## Begin QUOTED PASSAGE

Full Version: issues with track... please help!
You're currently viewing a stripped down version of our content. View the full version with proper formatting.
Man o'man... my layout is a headache. It's really depressing and has caused me to avoid my train room for about two weeks now. I tried again last night and got so frustrated I had to pull the plug before I started throwing locos and rolling stock everywhere.

I've finsihed my main line, and I've tried running trains, but nothing can make it the full circuit without derailing... I know for sure that I gotta replace the Atlas turnouts with Pecos, the Peco turnouts I do have seem to be pretty much flawless....

but the rest of the layout is giving me strong issues. My locos (daylight and challenger) keeps skipping the rails and giving me shorts/SVDA errors on my MRC Express, my Consolidation can't make it anywhere without stalling out...yet works fine on my test oval of bachman eztrack.

It's quite upsetting....

I'm so close to tearing it all up again it's not even funny... I need some tips on how to lay track thats reliable. I solder feeders every foot or so, and in the yard every leg section has it's own set of feeders. I've cleaned all the tracks with a bright boy and then atlas track cleaner with a nice soft cloth. I've even went around it with my Aztec track cleaner a few times and I'm still getting tons of stalls on straight and level track with my smaller locos. (the challenger stalls quite often too, but the Daylight is awesome)

## End QUOTED PASSAGE
## Begin LISTING

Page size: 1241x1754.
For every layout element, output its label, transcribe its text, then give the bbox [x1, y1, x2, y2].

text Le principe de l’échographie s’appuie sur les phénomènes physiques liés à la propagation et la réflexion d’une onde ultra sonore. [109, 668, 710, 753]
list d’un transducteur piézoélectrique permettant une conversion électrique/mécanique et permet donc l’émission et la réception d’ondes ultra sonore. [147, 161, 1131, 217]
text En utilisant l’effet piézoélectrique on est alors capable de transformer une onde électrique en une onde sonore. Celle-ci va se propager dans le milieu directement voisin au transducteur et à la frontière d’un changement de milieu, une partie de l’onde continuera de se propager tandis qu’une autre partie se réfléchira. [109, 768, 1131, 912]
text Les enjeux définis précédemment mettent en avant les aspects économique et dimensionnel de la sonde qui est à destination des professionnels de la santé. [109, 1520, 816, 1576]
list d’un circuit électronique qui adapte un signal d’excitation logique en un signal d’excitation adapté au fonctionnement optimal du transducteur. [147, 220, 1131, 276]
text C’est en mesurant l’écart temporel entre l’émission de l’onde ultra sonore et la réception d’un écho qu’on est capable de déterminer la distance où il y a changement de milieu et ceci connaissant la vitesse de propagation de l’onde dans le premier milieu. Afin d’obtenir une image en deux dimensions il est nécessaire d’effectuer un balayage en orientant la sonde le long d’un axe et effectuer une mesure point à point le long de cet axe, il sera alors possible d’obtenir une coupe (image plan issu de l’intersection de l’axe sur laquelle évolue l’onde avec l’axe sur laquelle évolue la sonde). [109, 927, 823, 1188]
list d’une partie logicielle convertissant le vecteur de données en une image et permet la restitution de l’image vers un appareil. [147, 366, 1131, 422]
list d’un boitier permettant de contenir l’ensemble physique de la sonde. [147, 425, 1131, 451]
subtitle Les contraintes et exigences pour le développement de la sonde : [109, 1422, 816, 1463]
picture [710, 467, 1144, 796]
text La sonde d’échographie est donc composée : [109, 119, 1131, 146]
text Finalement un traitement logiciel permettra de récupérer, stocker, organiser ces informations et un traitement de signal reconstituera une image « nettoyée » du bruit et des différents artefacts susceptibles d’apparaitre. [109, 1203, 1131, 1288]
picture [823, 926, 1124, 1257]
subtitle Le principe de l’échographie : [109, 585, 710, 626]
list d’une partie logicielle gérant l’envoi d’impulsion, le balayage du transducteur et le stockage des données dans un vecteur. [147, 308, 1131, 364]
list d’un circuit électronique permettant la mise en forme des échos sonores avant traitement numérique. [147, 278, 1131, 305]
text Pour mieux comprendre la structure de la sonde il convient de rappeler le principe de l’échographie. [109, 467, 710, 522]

## End LISTING
## Begin LISTING

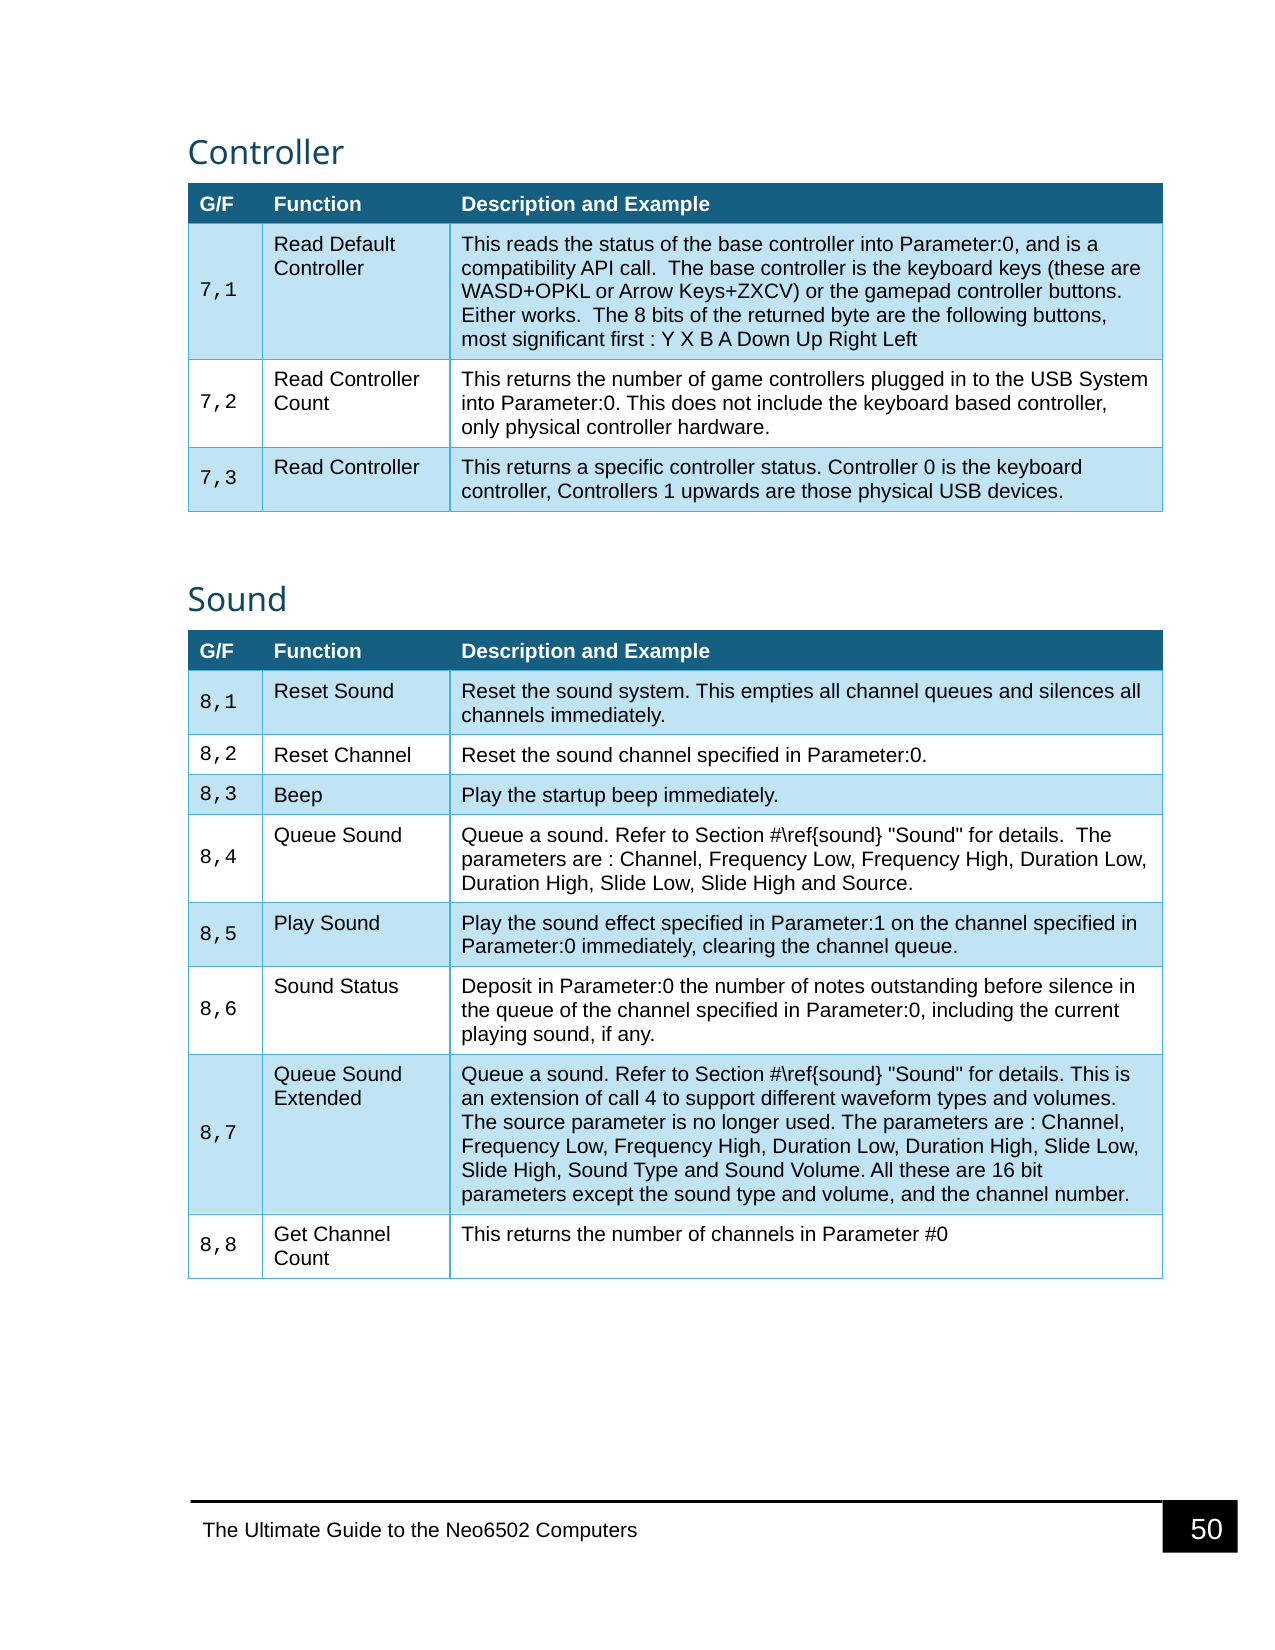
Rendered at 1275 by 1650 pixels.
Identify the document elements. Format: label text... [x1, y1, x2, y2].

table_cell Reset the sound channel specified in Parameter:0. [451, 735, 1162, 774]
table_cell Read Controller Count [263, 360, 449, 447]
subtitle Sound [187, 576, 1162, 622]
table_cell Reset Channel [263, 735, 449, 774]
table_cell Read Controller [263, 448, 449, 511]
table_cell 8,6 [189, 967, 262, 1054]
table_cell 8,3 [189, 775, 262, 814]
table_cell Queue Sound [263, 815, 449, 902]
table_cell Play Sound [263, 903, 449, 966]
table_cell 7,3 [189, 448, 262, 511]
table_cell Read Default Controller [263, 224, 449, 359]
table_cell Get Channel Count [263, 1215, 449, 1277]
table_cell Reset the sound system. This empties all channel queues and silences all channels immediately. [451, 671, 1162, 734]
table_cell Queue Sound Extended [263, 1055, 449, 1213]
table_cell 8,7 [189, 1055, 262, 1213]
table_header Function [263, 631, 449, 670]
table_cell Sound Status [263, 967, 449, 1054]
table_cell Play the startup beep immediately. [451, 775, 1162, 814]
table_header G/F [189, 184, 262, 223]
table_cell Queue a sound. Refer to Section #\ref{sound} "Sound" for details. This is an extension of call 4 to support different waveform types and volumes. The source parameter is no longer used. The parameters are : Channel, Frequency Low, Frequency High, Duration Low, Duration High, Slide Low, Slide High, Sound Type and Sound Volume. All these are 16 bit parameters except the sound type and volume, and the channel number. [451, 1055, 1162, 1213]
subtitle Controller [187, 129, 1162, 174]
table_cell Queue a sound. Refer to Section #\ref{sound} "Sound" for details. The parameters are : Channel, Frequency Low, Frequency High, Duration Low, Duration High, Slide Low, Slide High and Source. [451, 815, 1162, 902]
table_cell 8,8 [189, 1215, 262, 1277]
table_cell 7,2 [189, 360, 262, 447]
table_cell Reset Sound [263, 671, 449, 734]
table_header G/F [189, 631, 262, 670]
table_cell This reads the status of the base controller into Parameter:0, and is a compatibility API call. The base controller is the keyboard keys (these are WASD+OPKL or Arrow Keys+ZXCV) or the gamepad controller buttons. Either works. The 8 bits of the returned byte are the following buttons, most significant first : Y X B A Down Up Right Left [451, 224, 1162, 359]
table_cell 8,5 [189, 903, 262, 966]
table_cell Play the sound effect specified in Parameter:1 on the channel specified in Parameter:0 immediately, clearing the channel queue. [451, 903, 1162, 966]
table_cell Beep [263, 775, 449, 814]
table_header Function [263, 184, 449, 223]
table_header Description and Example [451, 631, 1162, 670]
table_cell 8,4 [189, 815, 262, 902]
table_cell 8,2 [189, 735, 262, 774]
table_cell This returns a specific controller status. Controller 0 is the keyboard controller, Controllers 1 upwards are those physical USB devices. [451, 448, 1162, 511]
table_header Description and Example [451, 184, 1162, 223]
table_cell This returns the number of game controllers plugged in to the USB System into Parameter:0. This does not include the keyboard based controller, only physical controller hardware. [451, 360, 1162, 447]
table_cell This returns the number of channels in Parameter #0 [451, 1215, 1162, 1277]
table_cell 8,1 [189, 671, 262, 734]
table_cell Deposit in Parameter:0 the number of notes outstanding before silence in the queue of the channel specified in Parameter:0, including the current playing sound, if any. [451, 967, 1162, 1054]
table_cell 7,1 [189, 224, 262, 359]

## End LISTING
## Begin LISTING

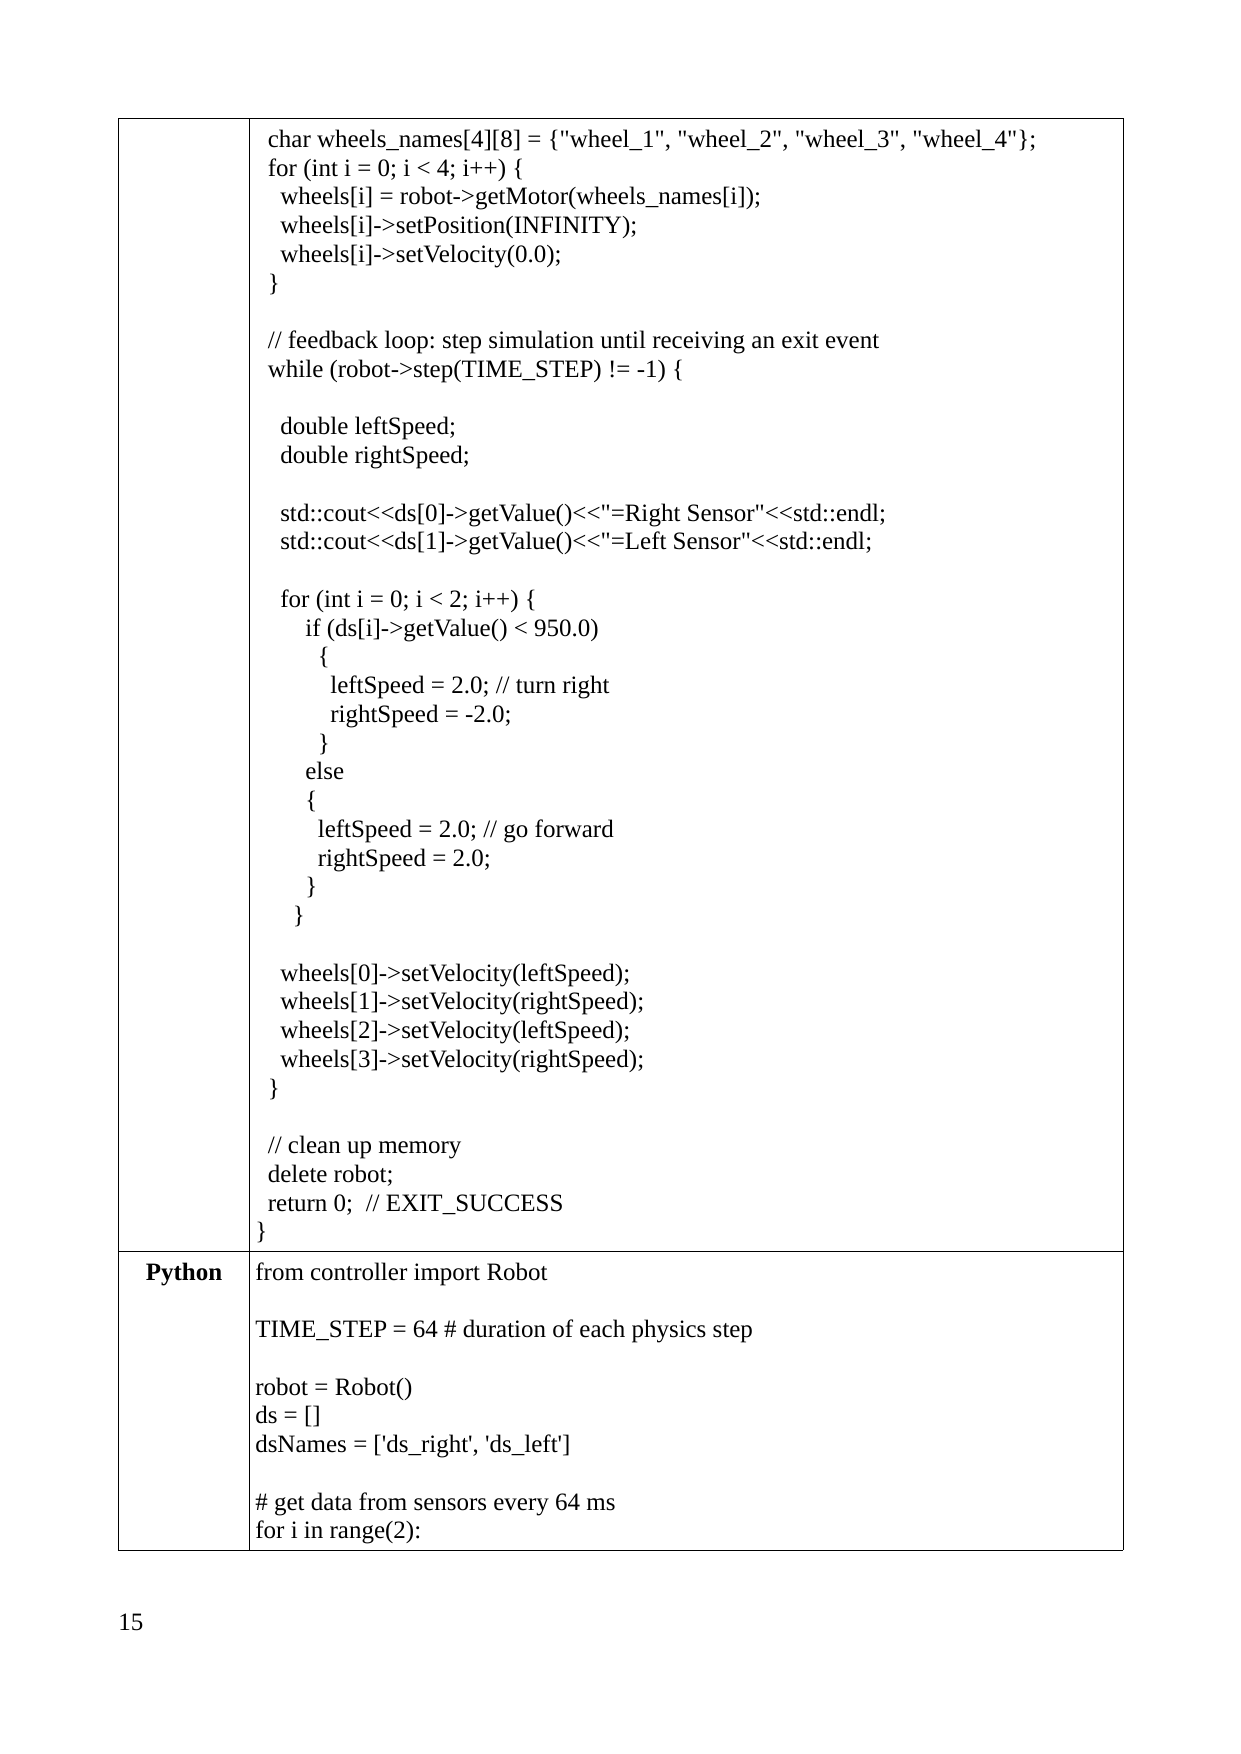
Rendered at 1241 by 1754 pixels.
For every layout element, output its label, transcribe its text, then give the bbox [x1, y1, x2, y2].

## End LISTING

§ **REQUIREMENT 1**: In the model railroad post, which locomotive cannot get anywhere without stalling on the layout but runs fine on the test oval?
§ **REQUIREMENT 2**: Reproduce the part of the model railroad post that opens with the words containing "Man o'man... my" and closes with "rolling stock everywhere.".
§ **REQUIREMENT 3**: Decide whether each statement agrees with the model railroad post, answering yes or no and quoting the words of the post that settle it: (a) The poster intends to swap the Peco turnouts for Atlas ones. (b) Feeders are soldered roughly every foot. (c) The poster cleaned the track using only a Bright Boy.
The listing stands apart from the model railroad post and is separate material.

§ **RESPONSE 1**: The Consolidation.

§ **RESPONSE 2**:
Man o'man... my layout is a headache. It's really depressing and has caused me to avoid my train room for about two weeks now. I tried again last night and got so frustrated I had to pull the plug before I started throwing locos and rolling stock everywhere.

§ **RESPONSE 3**:
(a) No: "I gotta replace the Atlas turnouts with Pecos"
(b) Yes: "I solder feeders every foot or so"
(c) No: "I've cleaned all the tracks with a bright boy and then atlas track cleaner with a nice soft cloth"